Saved data entries:
* * *

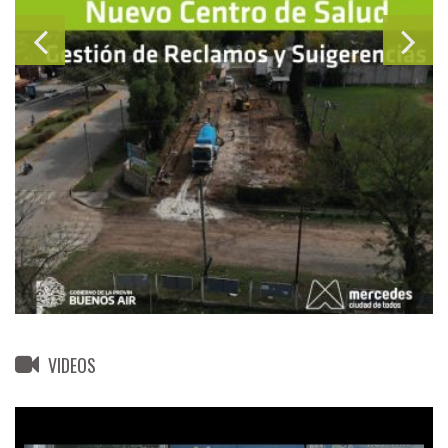
VIDEOS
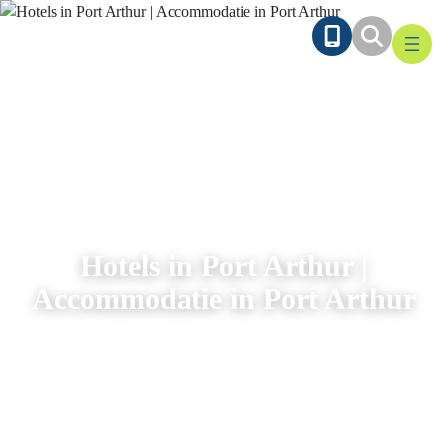
Ga
naar
de
inhoud
Hotels in Port Arthur |
Accommodatie in Port Arthur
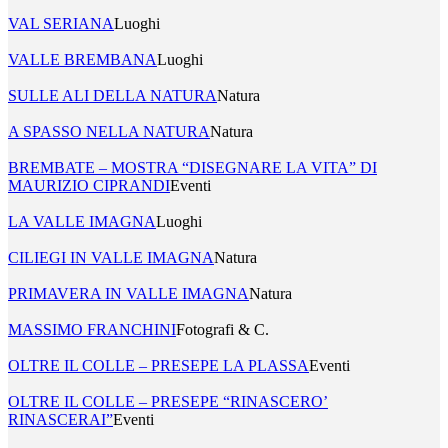
VAL SERIANA
Luoghi
VALLE BREMBANA
Luoghi
SULLE ALI DELLA NATURA
Natura
A SPASSO NELLA NATURA
Natura
BREMBATE – MOSTRA “DISEGNARE LA VITA” DI
MAURIZIO CIPRANDI
Eventi
LA VALLE IMAGNA
Luoghi
CILIEGI IN VALLE IMAGNA
Natura
PRIMAVERA IN VALLE IMAGNA
Natura
MASSIMO FRANCHINI
Fotografi & C.
OLTRE IL COLLE – PRESEPE LA PLASSA
Eventi
OLTRE IL COLLE – PRESEPE “RINASCERO’
RINASCERAI”
Eventi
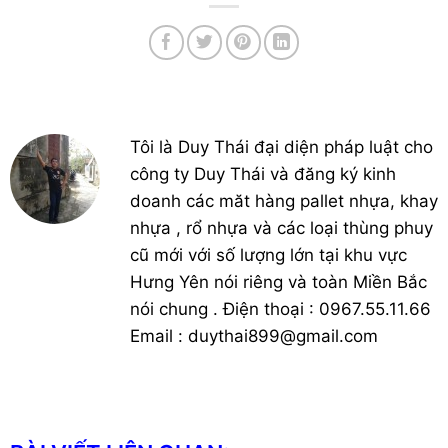
Tôi là Duy Thái đại diện pháp luật cho
công ty Duy Thái và đăng ký kinh
doanh các măt hàng pallet nhựa, khay
nhựa , rổ nhựa và các loại thùng phuy
cũ mới với số lượng lớn tại khu vực
Hưng Yên nói riêng và toàn Miền Bắc
nói chung . Điện thoại : 0967.55.11.66
Email : duythai899@gmail.com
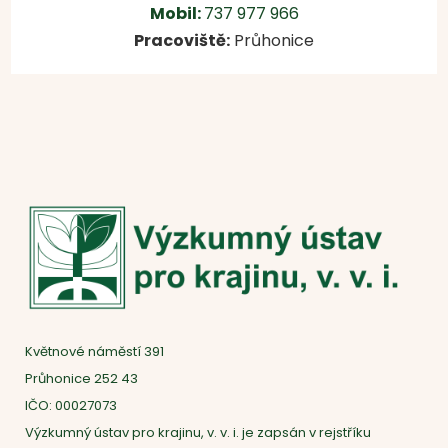
Mobil:
737 977 966
Pracoviště:
Průhonice
Květnové náměstí 391
Průhonice 252 43
IČO: 00027073
Výzkumný ústav pro krajinu, v. v. i. je zapsán v rejstříku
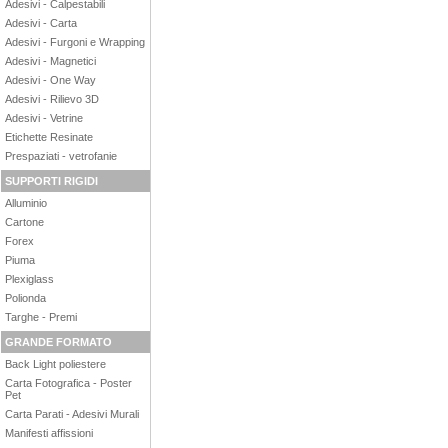
Adesivi - Calpestabili
Adesivi - Carta
Adesivi - Furgoni e Wrapping
Adesivi - Magnetici
Adesivi - One Way
Adesivi - Rilievo 3D
Adesivi - Vetrine
Etichette Resinate
Prespaziati - vetrofanie
SUPPORTI RIGIDI
Alluminio
Cartone
Forex
Piuma
Plexiglass
Polionda
Targhe - Premi
GRANDE FORMATO
Back Light poliestere
Carta Fotografica - Poster
Pet
Carta Parati - Adesivi Murali
Manifesti affissioni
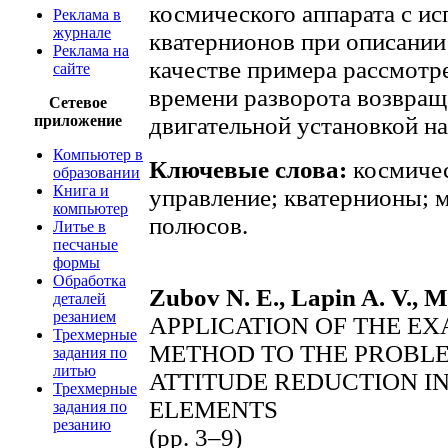
космического аппарата с и
Реклама в
журнале
кватернионов при описании
Реклама на
качестве примера рассмотр
сайте
времени разворота возвращ
Сетевое
приложение
двигательной установкой на
Компьютер в
Ключевые слова:
космичес
образовании
Книга и
управление; кватернионы; 
компьютер
полюсов.
Литье в
песчаные
формы
Обработка
Zubov N. E., Lapin A. V., M
деталей
резанием
APPLICATION OF THE E
Трехмерные
METHOD TO THE PROBLE
задания по
литью
ATTITUDE REDUCTION I
Трехмерные
ELEMENTS
задания по
резанию
(pp. 3–9)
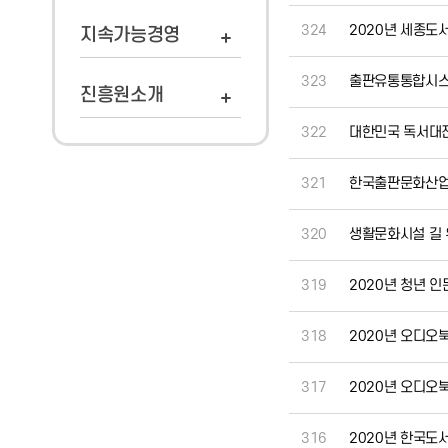
324
2020년 세종도
지속가능경영
323
출판유통통합시스템
진흥원소개
322
대한민국 독서대전
321
한국출판문화산업
320
생활문화시설 길 
319
2020년 청년 
318
2020년 오디오북
317
2020년 오디오북
316
2020년 한국도서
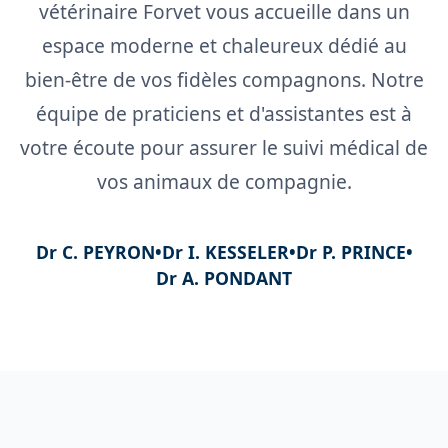
vétérinaire Forvet vous accueille dans un
espace moderne et chaleureux dédié au
bien-être de vos fidèles compagnons. Notre
équipe de praticiens et d'assistantes est à
votre écoute pour assurer le suivi médical de
vos animaux de compagnie.
Dr C. PEYRON
•
Dr I. KESSELER
•
Dr P. PRINCE
•
Dr A. PONDANT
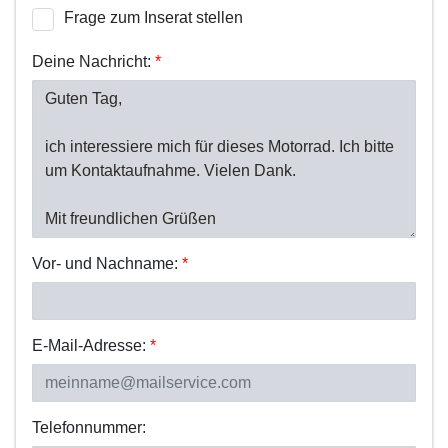
Frage zum Inserat stellen
Deine Nachricht:
*
Vor- und Nachname:
*
E-Mail-Adresse:
*
Telefonnummer:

* * *

_What the task asks_:
Each line from the first line of the records through the line containing "IČO: 00027073" must be reproduced exactly, with both ends included and all pictures omitted; nothing else belongs in the answer.

_Reply to the exercise_:
VIDEOS
Ga
naar
de
inhoud
Hotels in Port Arthur |
Accommodatie in Port Arthur
VAL SERIANA
Luoghi
VALLE BREMBANA
Luoghi
SULLE ALI DELLA NATURA
Natura
A SPASSO NELLA NATURA
Natura
BREMBATE – MOSTRA “DISEGNARE LA VITA” DI
MAURIZIO CIPRANDI
Eventi
LA VALLE IMAGNA
Luoghi
CILIEGI IN VALLE IMAGNA
Natura
PRIMAVERA IN VALLE IMAGNA
Natura
MASSIMO FRANCHINI
Fotografi & C.
OLTRE IL COLLE – PRESEPE LA PLASSA
Eventi
OLTRE IL COLLE – PRESEPE “RINASCERO’
RINASCERAI”
Eventi
Tôi là Duy Thái đại diện pháp luật cho
công ty Duy Thái và đăng ký kinh
doanh các măt hàng pallet nhựa, khay
nhựa , rổ nhựa và các loại thùng phuy
cũ mới với số lượng lớn tại khu vực
Hưng Yên nói riêng và toàn Miền Bắc
nói chung . Điện thoại : 0967.55.11.66
Email : duythai899@gmail.com
Mobil:
737 977 966
Pracoviště:
Průhonice
Květnové náměstí 391
Průhonice 252 43
IČO: 00027073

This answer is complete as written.